**Extracto de página:**
Esto es, efectivamente, cierto si pensamos que los Estados poseen fuerzas y cuerpos de seguridad propios, con potestad para actuar empleando la violencia contra civiles dentro de su territorio. Parecido es el papel de los ejércitos, que suponen la proyección externa de los medios coactivos estatales y pueden llevar a cabo actos de violencia más allá de su propio suelo. Pero existe una precisión que debe ser subrayada. Las fuerzas y cuerpos de seguridad del Estado actúan de modo coactivo porque ‘pueden’ hacerlo, en el sentido de que en primer lugar representan a una comunidad política a la que sus ciudadanos pertenecen, y en segundo término, defienden una serie de valores recogidos – en el caso de las democracias – en una normativa aprobada mediante participación popular a través de la institución del Parlamento.

Las fuerzas y cuerpos de seguridad del Estado poseen, por tanto, autoridad y legitimidad, en tanto que se trata, a priori, de un instrumento para la defensa de nuestros valores comunes, en cuya elaboración hemos intervenido al menos parcialmente, y en tanto que intervienen ciñéndose a una ley previamente establecida y, en teoría, sólo aplican la fuerza cuando esta es estrictamente necesaria.

**Datos de origen:**

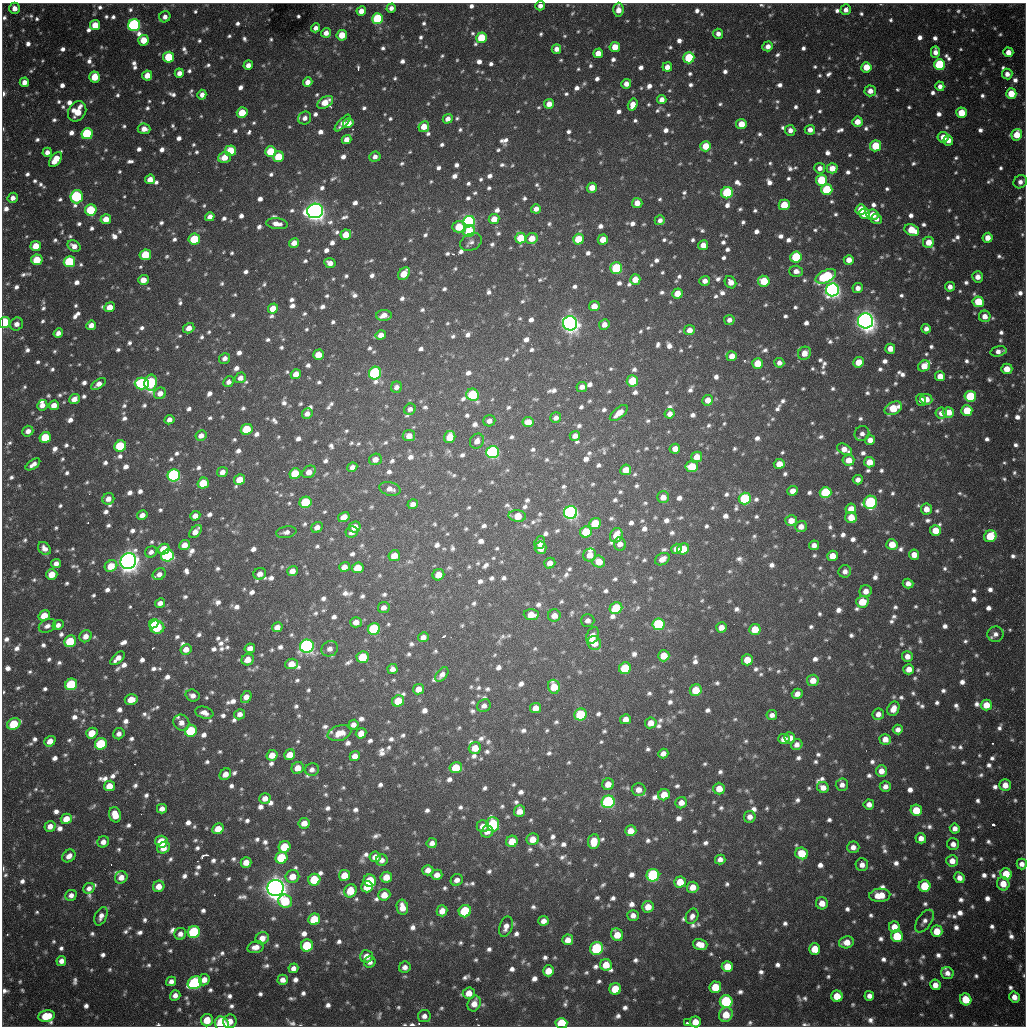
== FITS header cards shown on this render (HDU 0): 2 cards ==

**Instrucciones:**
**a.** Enumera todas las formas en primera persona del plural, tanto verbos como posesivos, que aparecen en el extracto sobre las fuerzas de seguridad.
**b.** Reescribe el tramo del extracto que va desde «Esto es, efectivamente, cierto» hasta «institución del Parlamento.», sustituyendo «Parlamento» por «Congreso».
El material no guarda ninguna relación con el extracto.

**Soluciones en orden:**
**a.** pensamos, nuestros, hemos intervenido

**b.**
Esto es, efectivamente, cierto si pensamos que los Estados poseen fuerzas y cuerpos de seguridad propios, con potestad para actuar empleando la violencia contra civiles dentro de su territorio. Parecido es el papel de los ejércitos, que suponen la proyección externa de los medios coactivos estatales y pueden llevar a cabo actos de violencia más allá de su propio suelo. Pero existe una precisión que debe ser subrayada. Las fuerzas y cuerpos de seguridad del Estado actúan de modo coactivo porque ‘pueden’ hacerlo, en el sentido de que en primer lugar representan a una comunidad política a la que sus ciudadanos pertenecen, y en segundo término, defienden una serie de valores recogidos – en el caso de las democracias – en una normativa aprobada mediante participación popular a través de la institución del Congreso.